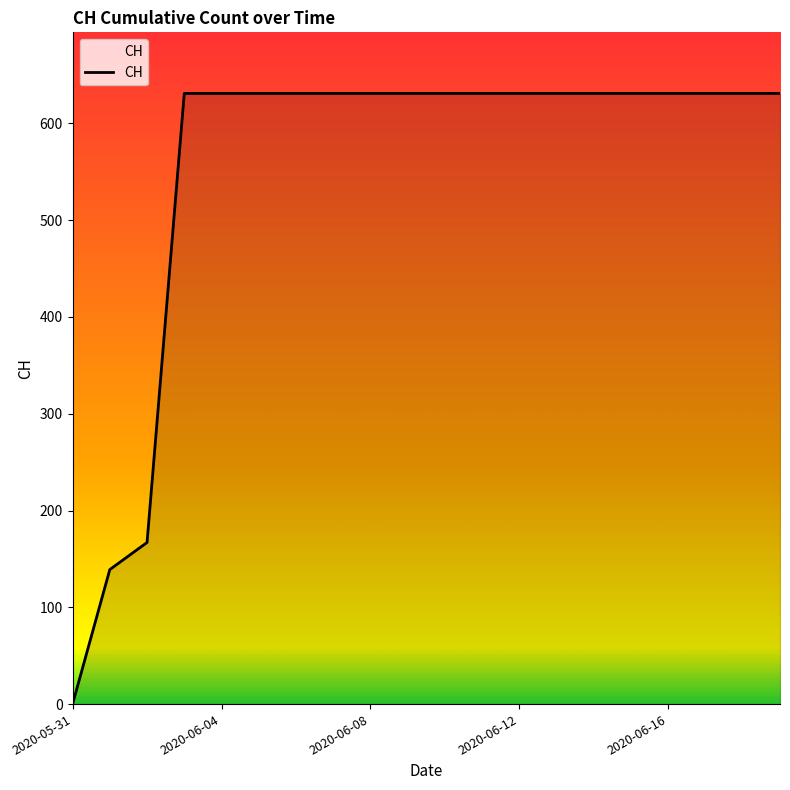

What is the greatest value displayed?

631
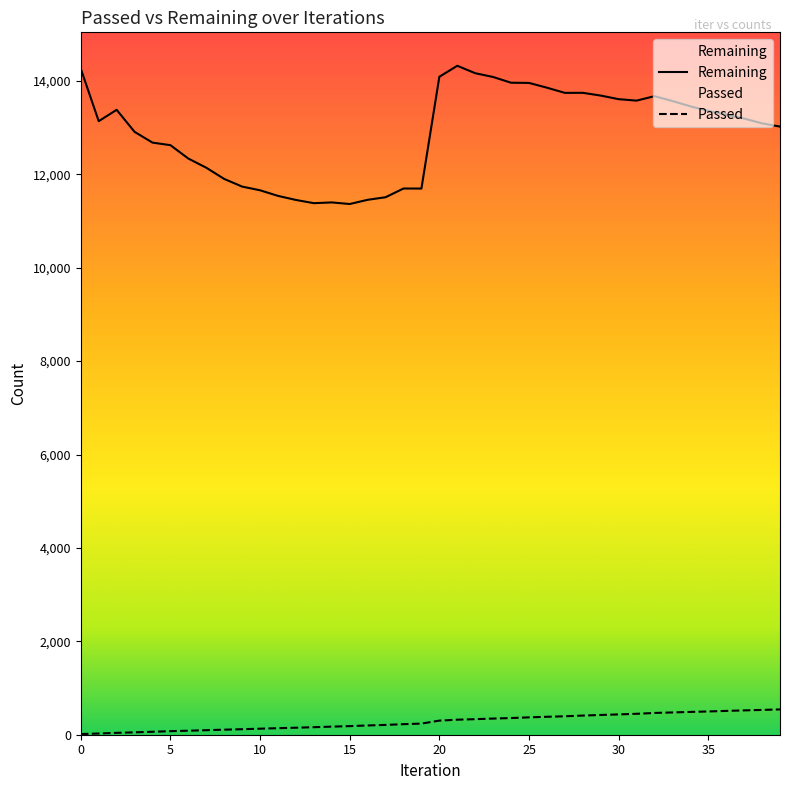

What is the maximum value shown in the chart?

14324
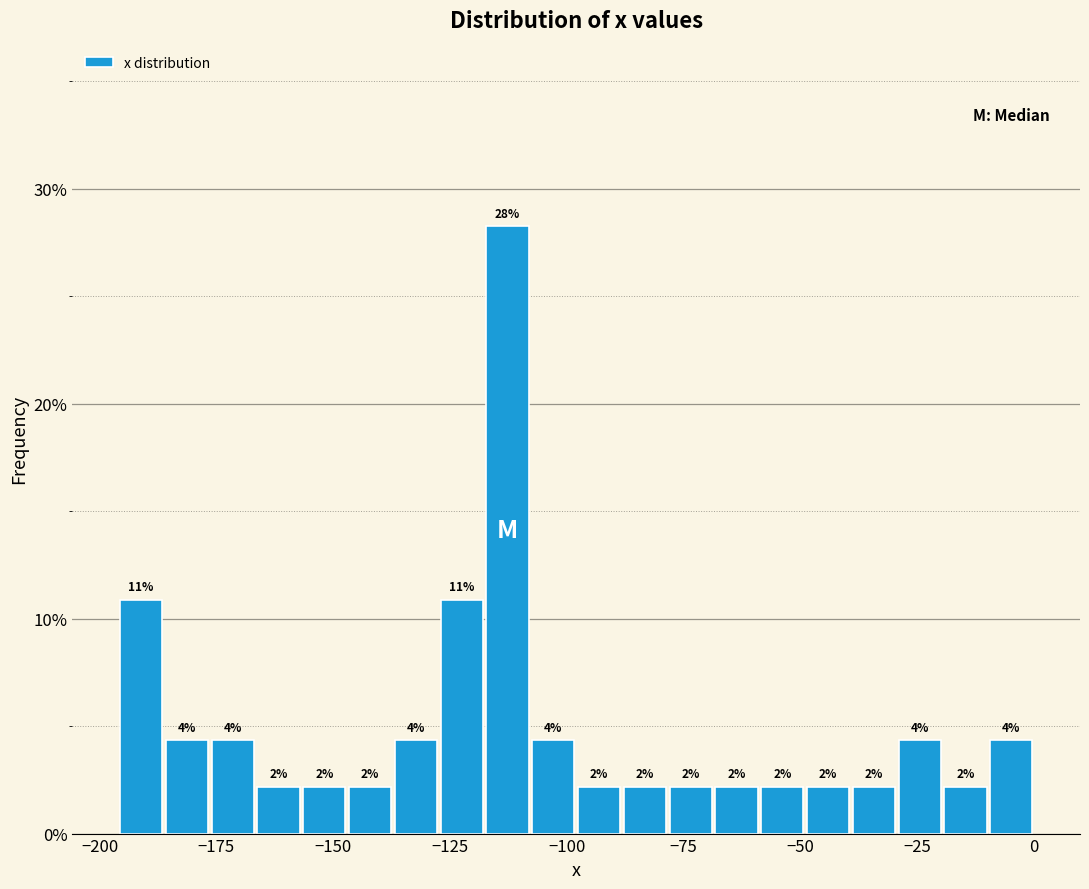

Around what value on the x-axis is the tallest bar? Give the approximate position of its centre, as read against the axis.

-115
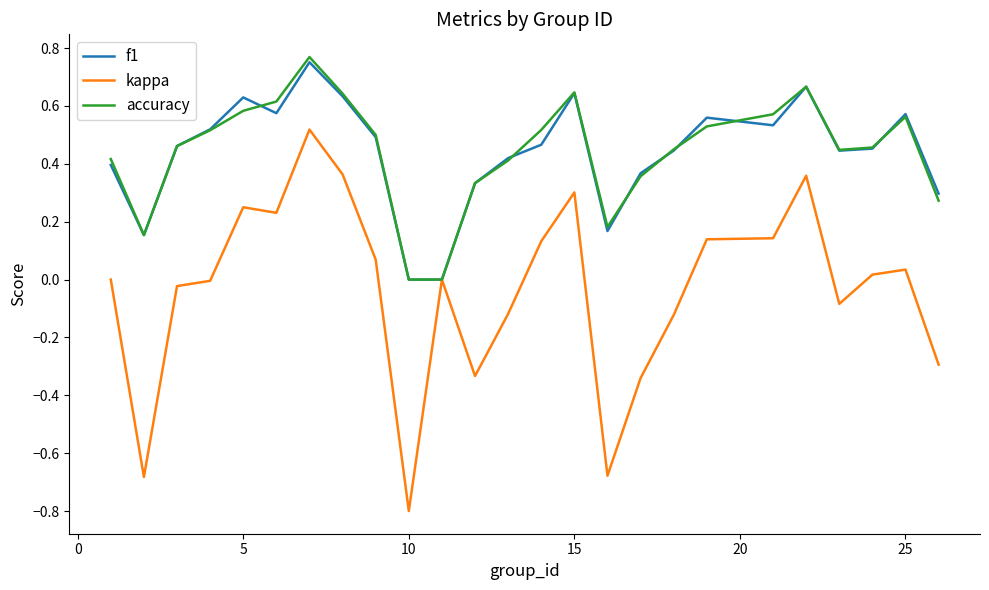

Which series has the widest spread of values?

kappa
_ _ _
YOUR ASSIGNMENT →
Transcribe all of the data above line for line without any changes, omitting the pictures.

SOLVED EXERCISE →
What is the greatest value displayed?

631

What is the maximum value shown in the chart?

14324

Around what value on the x-axis is the tallest bar? Give the approximate position of its centre, as read against the axis.

-115

Which series has the widest spread of values?

kappa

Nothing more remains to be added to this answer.